A saturação do sistema viário faz com que os órgãos de trânsito dos 
municípios adotem diversas medidas para minimizar os 
congestionamentos e os conflitos decorrentes da competição por 
espaço. A forma como a sociedade organiza os deslocamentos da 
população, tentando administrar esses conflitos e essa disputa por 
espaço é uma questão social e política. O uso democrático da via 
pública deve levar em conta que um automóvel utiliza, por pessoa, muito 
mais espaço do que o transporte público.

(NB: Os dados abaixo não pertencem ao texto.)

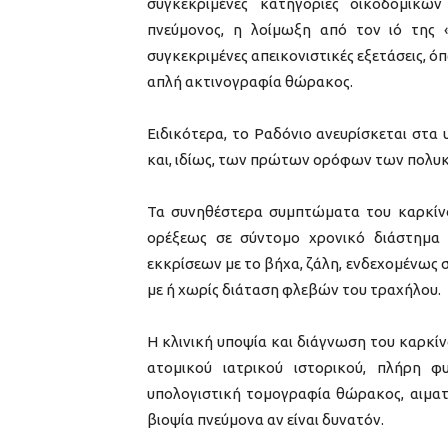
συγκεκριμένες κατηγορίες οικοδομικών
πνεύμονος, η λοίμωξη από τον ιό της «
συγκεκριμένες απεικονιστικές εξετάσεις, 
απλή ακτινογραφία θώρακος.
Ειδικότερα, το Ραδόνιο ανευρίσκεται στα
και, ιδίως, των πρώτων ορόφων των πολυκ
Τα συνηθέστερα συμπτώματα του καρκίν
ορέξεως σε σύντομο χρονικό διάστημα
εκκρίσεων με το βήχα, ζάλη, ενδεχομένως
με ή χωρίς διάταση φλεβών του τραχήλου.
Η κλινική υποψία και διάγνωση του καρκίν
ατομικού ιατρικού ιστορικού, πλήρη φυ
υπολογιστική τομογραφία θώρακος, αιματο
βιοψία πνεύμονα αν είναι δυνατόν.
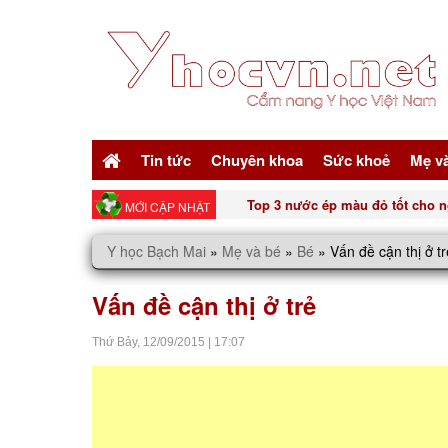
Tin tức
Chuyên khoa
Sức khoẻ
Mẹ v
Top 3 nước ép màu đỏ tốt cho n
MỚI CẬP NHẬT
Y học Bạch Mai
»
Mẹ và bé
»
Bé
»
Vấn đề cận thị ở tr
Vấn đề cận thị ở trẻ
Thứ Bảy,
12/09/2015
|
17:07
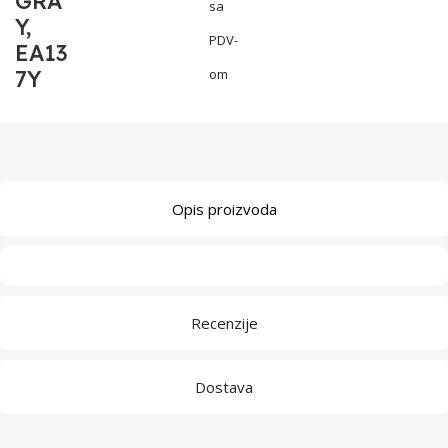
GRA
sa
Y,
PDV-
EA13
7Y
om
Opis proizvoda
Recenzije
Dostava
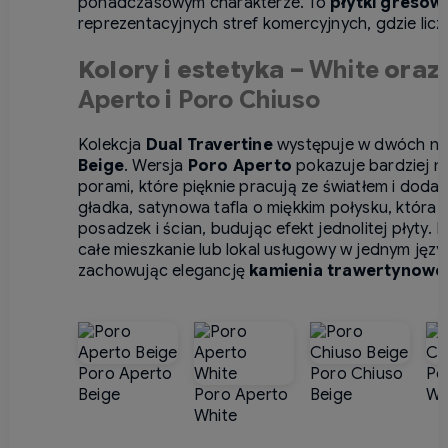
ponadczasowym charakterze. To
płytki gresow
reprezentacyjnych stref komercyjnych, gdzie liczy
Kolory i estetyka –
White
oraz
Aperto
i
Poro Chiuso
Kolekcja
Dual Travertine
występuje w dwóch najl
Beige
. Wersja
Poro Aperto
pokazuje bardziej na
porami, które pięknie pracują ze światłem i doda
gładka, satynowa tafla o miękkim połysku, która
posadzek i ścian, budując efekt jednolitej płyty. 
całe mieszkanie lub lokal usługowy w jednym jęz
zachowując elegancję
kamienia trawertynow
Poro Aperto
Poro Chiuso
Po
Beige
Poro Aperto
Beige
Wh
White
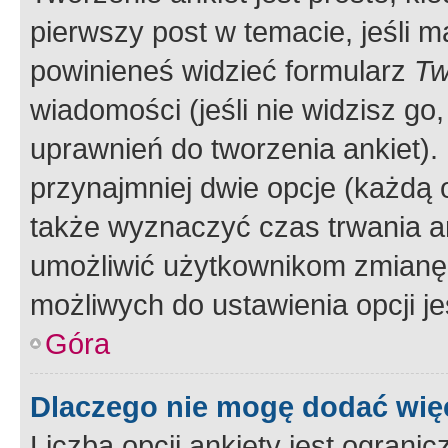
pierwszy post w temacie, jeśli 
powinieneś widzieć formularz
Tw
wiadomości (jeśli nie widzisz g
uprawnień do tworzenia ankiet). 
przynajmniej dwie opcje (każdą o
także wyznaczyć czas trwania an
umożliwić użytkownikom zmianę
możliwych do ustawienia opcji je
Góra
Dlaczego nie mogę dodać więc
Liczba opcji ankiety jest ogranic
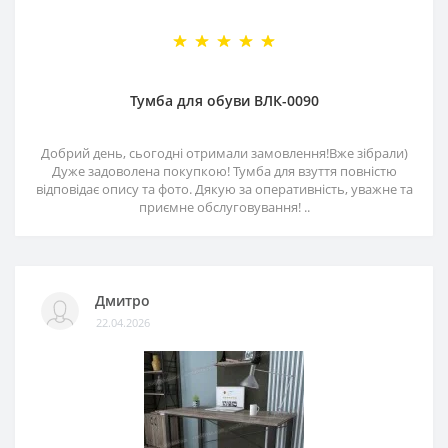
Тумба для обуви ВЛК-0090
Добрий день, сьогодні отримали замовлення!Вже зібрали)
Дуже задоволена покупкою! Тумба для взуття повністю
відповідає опису та фото. Дякую за оперативність, уважне та
приємне обслуговування! ..
Дмитро
22.04.2026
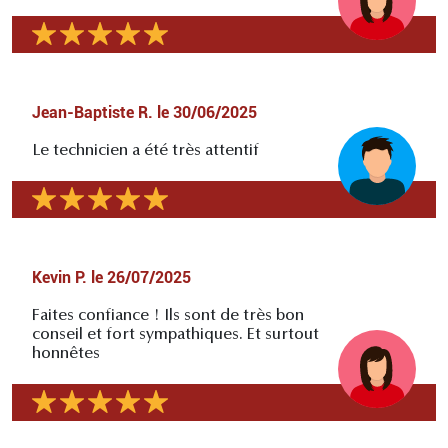
Jean-Baptiste R.
le
30/06/2025
Le technicien a été très attentif
Kevin P.
le
26/07/2025
Faites confiance ! Ils sont de très bon
conseil et fort sympathiques. Et surtout
honnêtes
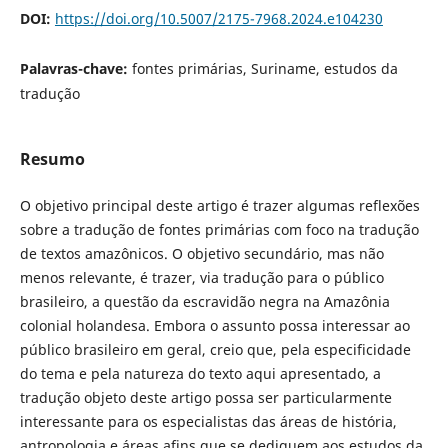
DOI:
https://doi.org/10.5007/2175-7968.2024.e104230
Palavras-chave:
fontes primárias, Suriname, estudos da
tradução
Resumo
O objetivo principal deste artigo é trazer algumas reflexões
sobre a tradução de fontes primárias com foco na tradução
de textos amazônicos. O objetivo secundário, mas não
menos relevante, é trazer, via tradução para o público
brasileiro, a questão da escravidão negra na Amazônia
colonial holandesa. Embora o assunto possa interessar ao
público brasileiro em geral, creio que, pela especificidade
do tema e pela natureza do texto aqui apresentado, a
tradução objeto deste artigo possa ser particularmente
interessante para os especialistas das áreas de história,
antropologia e áreas afins que se dediquem aos estudos da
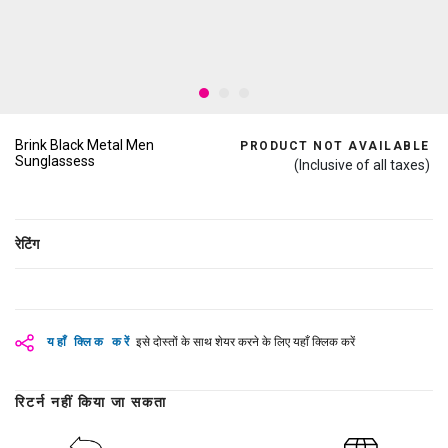
Brink Black Metal Men
PRODUCT NOT AVAILABLE
Sunglassess
(Inclusive of all taxes)
रेटिंग
यहाँ क्लिक करें
इसे दोस्तों के साथ शेयर करने के लिए यहाँ क्लिक करें
रिटर्न नहीं किया जा सकता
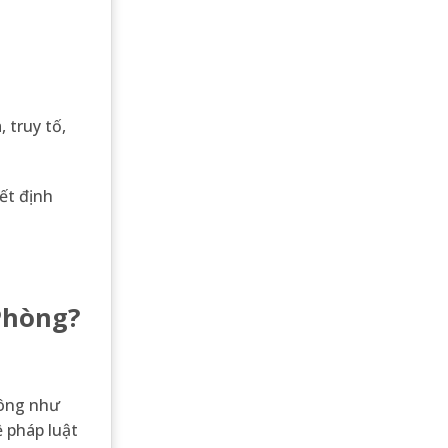
, truy tố,
ết định
 Phòng?
hông như
ề pháp luật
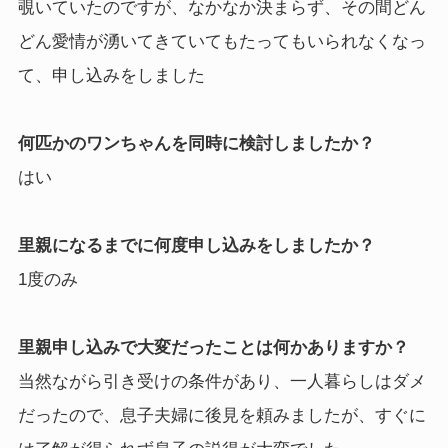
覗いていたのですが、なかなか決まらず、その間どん
どん愛情が湧いてきていてもたってもいられなくなっ
て、申し込みをしました
何匹かのワンちゃんを同時に検討しましたか？
はい
里親になるまでに何度申し込みをしましたか？
1度のみ
里親申し込みで大変だったことは何かありますか？
当然ながら引き受けの条件があり、一人暮らしはダメ
だったので、息子夫婦に後見を頼みましたが、すぐに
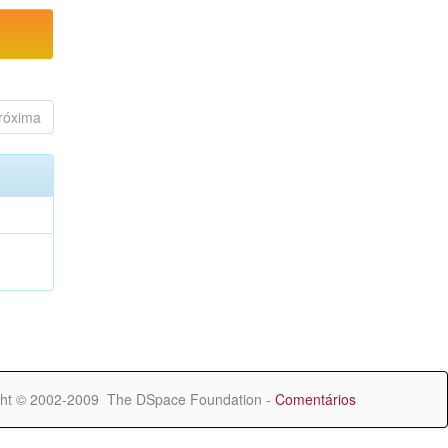
róxima
ht © 2002-2009 The DSpace Foundation -
Comentários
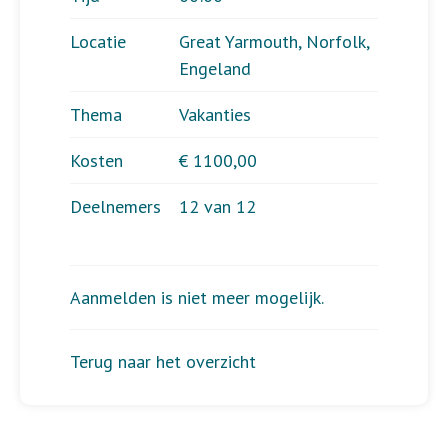
Locatie
Great Yarmouth, Norfolk,
Engeland
Thema
Vakanties
Kosten
€ 1100,00
Deelnemers
12 van 12
Aanmelden is niet meer mogelijk.
Terug naar het overzicht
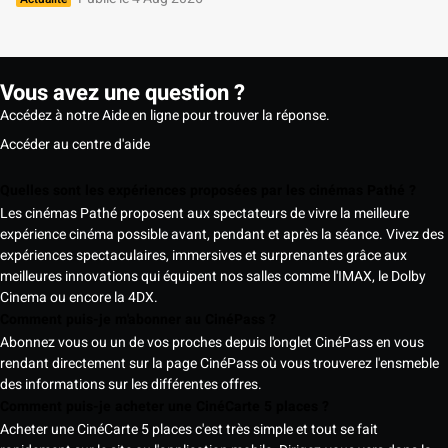
Vous avez une question ?
Accédez à notre Aide en ligne pour trouver la réponse.
Accéder au centre d'aide
Quelles sont les expériences proposées par les cinémas Pathé ?
Les cinémas Pathé proposent aux spectateurs de vivre la meilleure
expérience cinéma possible avant, pendant et après la séance. Vivez des
expériences spectaculaires, immersives et surprenantes grâce aux
meilleures innovations qui équipent nos salles comme l'IMAX, le Dolby
Cinema ou encore la 4DX.
Comment puis-je m'abonner au CinéPass ?
Abonnez vous ou un de vos proches depuis l'onglet CinéPass en vous
rendant directement sur la page CinéPass où vous trouverez l'ensmeble
des informations sur les différentes offres.
Comment puis-je acheter une CinéCarte 5 places ?
Acheter une CinéCarte 5 places c'est très simple et tout se fait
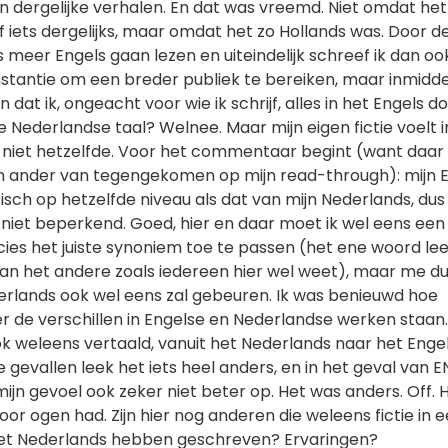
n dergelijke verhalen. En dat was vreemd. Niet omdat het
iets dergelijks, maar omdat het zo Hollands was. Door de
 meer Engels gaan lezen en uiteindelijk schreef ik dan ook
instantie om een breder publiek te bereiken, maar inmiddel
dat ik, ongeacht voor wie ik schrijf, alles in het Engels d
e Nederlandse taal? Welnee. Maar mijn eigen fictie voelt i
 niet hetzelfde. Voor het commentaar begint (want daar 
n ander van tegengekomen op mijn read-through): mijn 
tisch op hetzelfde niveau als dat van mijn Nederlands, dus
r niet beperkend. Goed, hier en daar moet ik wel eens ee
es het juiste synoniem toe te passen (het ene woord lee
n het andere zoals iedereen hier wel weet), maar me d
derlands ook wel eens zal gebeuren. Ik was benieuwd hoe
 de verschillen in Engelse en Nederlandse werken staan.
ok weleens vertaald, vanuit het Nederlands naar het Enge
 gevallen leek het iets heel anders, en in het geval van 
ijn gevoel ook zeker niet beter op. Het was anders. Off. 
voor ogen had. Zijn hier nog anderen die weleens fictie in 
het Nederlands hebben geschreven? Ervaringen?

Em cidades como São Paulo, 
por exemplo, no espaço ocupado por um único carro poderiam caber 
sete pessoas, caso estivessem em transporte coletivo. 
Os investimentos em transportes e sinalização em uma cidade em que o 
trânsito é exercido com cidadania devem atender às necessidades da 
população como um todo, sem privilegiar um ou outro setor específico 
da sociedade. Quando os investimentos privilegiam setores específicos, 
como por exemplo, aqueles que têm acesso ao transporte individual ou 
então somente os indivíduos que não apresentam nenhuma deficiência 
física, os direitos do cidadão ficam comprometidos, e a qualidade de 
 
 
 
 
vida no trânsito se transforma em utopia. Estabelecese, a partir daí, uma 
desigualdade de direitos que não traz benefício nenhum à comunidade, 
mas, ao contrário, produz estresse e até mesmo violência. 
Na verdade, o que ocorre é que sejam pedestres, motociclistas ou 
condutores de qualquer veículo, todos têm o mesmo direito e querem a 
mesma coisa, chegar ao seu destino. É importante, porém, que na 
busca pela concretização do desejo de ir e vir, um indivíduo não impeça 
o outro desse direito. Todas as pessoas, com deficiências físicas ou 
não, com carros ou não, têm projetos, objetivos e interesses individuais 
que buscam realizar dentro da sociedade da qual fazem parte. A 
concretização de alguns desses projetos implica em interação com o 
coletivo e negociação com outros indivíduos do grupo social. A 
“negociação” entre os indivíduos é um exercício de cidadania. É 
necessário, para facilitar e organizar essa negociação, a existência de 
normas justas que possibilitem a satisfação das necessidades 
individuais sem prejuízo das necessidades do grupo como um todo e o 
respeito a essas normas estabelecidas requer conscientização a 
respeito da estruturação da sociedade, responsabilidade com relação 
aos objetivos do grupo e comprometimento na construção de uma 
sociedade mais justa e com mais qualidade de vida. 
 
Andrea Nunes da Silva 
Psicóloga e educadora 
 
 
 
 
 
Referências bibliográficas: 
VASCONCELOS, Eduardo, O que é Trânsito, Coleção Primeiros 
Passos, São Paulo: Brasiliense, 1998.